◆ **Extracted records**:

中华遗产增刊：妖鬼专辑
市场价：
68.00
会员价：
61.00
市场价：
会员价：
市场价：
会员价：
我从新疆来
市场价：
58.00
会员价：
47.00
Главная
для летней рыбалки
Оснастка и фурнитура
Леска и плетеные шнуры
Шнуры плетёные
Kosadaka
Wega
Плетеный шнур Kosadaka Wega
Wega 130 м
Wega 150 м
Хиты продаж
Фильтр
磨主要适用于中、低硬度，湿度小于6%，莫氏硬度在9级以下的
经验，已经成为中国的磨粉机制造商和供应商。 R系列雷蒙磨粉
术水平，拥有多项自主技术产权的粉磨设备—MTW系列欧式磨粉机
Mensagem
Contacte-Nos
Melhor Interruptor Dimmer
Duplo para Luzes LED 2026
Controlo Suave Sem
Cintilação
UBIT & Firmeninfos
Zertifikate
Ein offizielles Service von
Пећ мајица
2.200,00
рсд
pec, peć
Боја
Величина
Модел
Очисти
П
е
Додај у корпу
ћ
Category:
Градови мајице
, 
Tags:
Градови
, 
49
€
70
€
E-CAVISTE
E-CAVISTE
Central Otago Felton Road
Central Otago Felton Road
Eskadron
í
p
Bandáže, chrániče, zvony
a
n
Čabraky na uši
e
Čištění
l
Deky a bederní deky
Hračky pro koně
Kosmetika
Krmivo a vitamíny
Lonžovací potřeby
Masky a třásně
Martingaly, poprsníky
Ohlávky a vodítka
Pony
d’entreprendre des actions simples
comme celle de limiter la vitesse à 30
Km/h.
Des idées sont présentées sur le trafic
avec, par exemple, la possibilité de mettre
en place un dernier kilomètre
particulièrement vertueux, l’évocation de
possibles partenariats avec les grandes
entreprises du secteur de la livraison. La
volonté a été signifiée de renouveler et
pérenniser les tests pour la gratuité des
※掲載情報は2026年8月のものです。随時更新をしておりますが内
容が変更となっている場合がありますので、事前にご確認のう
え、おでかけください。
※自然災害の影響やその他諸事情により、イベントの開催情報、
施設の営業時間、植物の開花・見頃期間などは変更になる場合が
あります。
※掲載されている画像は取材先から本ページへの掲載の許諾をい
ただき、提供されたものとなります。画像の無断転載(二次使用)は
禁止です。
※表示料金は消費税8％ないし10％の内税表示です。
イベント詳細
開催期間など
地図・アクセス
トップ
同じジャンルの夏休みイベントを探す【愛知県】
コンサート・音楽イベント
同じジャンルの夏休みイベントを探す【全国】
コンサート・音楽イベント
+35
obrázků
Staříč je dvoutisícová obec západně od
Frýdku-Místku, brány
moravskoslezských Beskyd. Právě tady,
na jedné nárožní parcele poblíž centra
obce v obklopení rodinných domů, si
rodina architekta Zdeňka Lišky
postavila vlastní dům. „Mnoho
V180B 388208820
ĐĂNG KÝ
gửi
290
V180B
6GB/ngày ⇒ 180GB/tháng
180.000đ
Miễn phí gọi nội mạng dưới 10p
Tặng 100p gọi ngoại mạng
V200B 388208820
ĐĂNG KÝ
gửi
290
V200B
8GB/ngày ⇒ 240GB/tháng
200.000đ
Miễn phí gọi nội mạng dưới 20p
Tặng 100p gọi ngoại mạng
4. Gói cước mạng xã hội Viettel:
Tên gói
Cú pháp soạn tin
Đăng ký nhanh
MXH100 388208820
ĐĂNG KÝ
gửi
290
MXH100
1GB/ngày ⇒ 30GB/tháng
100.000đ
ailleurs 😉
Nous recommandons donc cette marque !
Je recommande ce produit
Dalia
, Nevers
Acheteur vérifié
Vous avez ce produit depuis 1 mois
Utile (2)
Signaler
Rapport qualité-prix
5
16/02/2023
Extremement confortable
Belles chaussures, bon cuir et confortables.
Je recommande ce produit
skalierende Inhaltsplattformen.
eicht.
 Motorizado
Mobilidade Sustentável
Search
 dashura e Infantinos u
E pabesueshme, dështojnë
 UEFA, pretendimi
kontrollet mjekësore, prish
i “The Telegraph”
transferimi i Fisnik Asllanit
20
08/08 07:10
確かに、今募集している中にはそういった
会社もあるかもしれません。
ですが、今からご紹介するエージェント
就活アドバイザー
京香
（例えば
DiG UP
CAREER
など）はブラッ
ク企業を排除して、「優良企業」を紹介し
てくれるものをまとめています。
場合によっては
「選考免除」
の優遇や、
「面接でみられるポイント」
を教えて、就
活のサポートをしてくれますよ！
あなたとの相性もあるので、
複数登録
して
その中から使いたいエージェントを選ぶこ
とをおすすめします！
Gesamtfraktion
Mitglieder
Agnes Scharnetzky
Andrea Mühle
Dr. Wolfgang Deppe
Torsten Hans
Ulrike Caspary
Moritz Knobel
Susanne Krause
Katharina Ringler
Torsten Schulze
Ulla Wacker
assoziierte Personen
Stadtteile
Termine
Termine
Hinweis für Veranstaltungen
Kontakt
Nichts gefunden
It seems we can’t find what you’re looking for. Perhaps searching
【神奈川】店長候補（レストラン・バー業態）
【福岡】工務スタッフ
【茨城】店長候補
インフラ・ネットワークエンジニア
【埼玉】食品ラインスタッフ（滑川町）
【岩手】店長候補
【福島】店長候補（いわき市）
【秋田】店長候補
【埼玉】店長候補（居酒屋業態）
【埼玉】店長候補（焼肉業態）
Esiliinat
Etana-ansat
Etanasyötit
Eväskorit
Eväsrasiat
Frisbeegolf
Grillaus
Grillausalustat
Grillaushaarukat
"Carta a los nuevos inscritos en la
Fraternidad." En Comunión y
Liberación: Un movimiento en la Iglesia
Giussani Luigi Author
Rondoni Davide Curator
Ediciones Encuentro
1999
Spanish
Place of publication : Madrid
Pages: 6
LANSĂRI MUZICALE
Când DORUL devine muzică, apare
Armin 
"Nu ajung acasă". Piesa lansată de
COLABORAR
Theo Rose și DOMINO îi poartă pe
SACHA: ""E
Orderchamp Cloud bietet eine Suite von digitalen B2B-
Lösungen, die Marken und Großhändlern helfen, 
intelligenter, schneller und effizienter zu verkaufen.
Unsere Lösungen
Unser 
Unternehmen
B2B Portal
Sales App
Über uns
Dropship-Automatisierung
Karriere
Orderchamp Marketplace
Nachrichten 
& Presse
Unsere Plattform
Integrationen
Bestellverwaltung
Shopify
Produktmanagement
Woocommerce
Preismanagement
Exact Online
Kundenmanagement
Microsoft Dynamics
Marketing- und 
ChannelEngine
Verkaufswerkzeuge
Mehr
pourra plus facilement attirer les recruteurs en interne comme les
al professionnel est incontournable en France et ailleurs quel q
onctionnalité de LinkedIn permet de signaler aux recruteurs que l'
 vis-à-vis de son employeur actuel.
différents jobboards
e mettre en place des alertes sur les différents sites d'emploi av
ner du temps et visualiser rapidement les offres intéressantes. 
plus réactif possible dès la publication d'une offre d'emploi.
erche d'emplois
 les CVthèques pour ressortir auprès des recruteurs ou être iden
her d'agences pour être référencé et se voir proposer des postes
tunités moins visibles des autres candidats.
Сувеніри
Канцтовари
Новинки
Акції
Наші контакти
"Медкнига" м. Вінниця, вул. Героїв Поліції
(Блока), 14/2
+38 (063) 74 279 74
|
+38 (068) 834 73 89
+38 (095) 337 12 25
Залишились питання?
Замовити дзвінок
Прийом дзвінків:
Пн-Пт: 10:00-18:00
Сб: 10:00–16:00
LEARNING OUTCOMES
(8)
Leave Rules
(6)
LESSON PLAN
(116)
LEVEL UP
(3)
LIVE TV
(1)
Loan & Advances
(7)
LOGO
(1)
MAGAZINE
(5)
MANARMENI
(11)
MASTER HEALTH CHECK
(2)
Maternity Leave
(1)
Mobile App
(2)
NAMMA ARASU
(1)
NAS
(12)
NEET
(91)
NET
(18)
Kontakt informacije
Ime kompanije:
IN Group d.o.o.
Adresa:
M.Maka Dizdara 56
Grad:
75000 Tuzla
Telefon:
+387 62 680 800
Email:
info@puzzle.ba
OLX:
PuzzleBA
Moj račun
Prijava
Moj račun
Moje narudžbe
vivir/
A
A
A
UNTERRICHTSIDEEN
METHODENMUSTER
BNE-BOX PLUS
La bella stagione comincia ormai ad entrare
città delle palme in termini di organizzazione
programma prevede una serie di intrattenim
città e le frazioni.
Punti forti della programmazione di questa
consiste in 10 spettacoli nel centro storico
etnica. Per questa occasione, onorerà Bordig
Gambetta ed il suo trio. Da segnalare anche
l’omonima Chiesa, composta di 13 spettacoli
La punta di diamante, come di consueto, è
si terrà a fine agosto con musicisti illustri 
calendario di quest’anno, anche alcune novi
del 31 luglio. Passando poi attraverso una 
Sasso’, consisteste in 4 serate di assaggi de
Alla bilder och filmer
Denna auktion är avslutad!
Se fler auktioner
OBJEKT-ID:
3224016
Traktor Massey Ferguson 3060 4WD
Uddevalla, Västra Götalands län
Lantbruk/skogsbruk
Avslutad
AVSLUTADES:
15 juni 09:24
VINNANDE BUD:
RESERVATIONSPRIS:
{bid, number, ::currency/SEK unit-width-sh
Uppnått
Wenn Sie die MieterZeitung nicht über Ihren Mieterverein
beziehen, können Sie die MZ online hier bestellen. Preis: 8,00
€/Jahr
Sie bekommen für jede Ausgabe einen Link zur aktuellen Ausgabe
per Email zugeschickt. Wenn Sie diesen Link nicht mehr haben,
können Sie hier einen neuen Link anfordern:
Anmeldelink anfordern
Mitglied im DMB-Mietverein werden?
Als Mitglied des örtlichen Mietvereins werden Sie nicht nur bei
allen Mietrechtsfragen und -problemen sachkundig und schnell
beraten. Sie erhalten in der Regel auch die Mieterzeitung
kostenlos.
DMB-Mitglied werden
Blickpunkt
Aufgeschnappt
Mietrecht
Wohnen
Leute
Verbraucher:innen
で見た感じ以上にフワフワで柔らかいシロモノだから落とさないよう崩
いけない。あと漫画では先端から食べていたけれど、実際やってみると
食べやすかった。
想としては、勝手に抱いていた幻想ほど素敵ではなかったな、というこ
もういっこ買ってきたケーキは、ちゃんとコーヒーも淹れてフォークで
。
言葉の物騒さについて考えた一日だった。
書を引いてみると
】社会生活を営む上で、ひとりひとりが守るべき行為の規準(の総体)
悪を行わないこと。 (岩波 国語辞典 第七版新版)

◆ **Assignment**: Number only, please: work out how many lines of the listing hold "Wenn".

◆ **Response for this exercise**: 2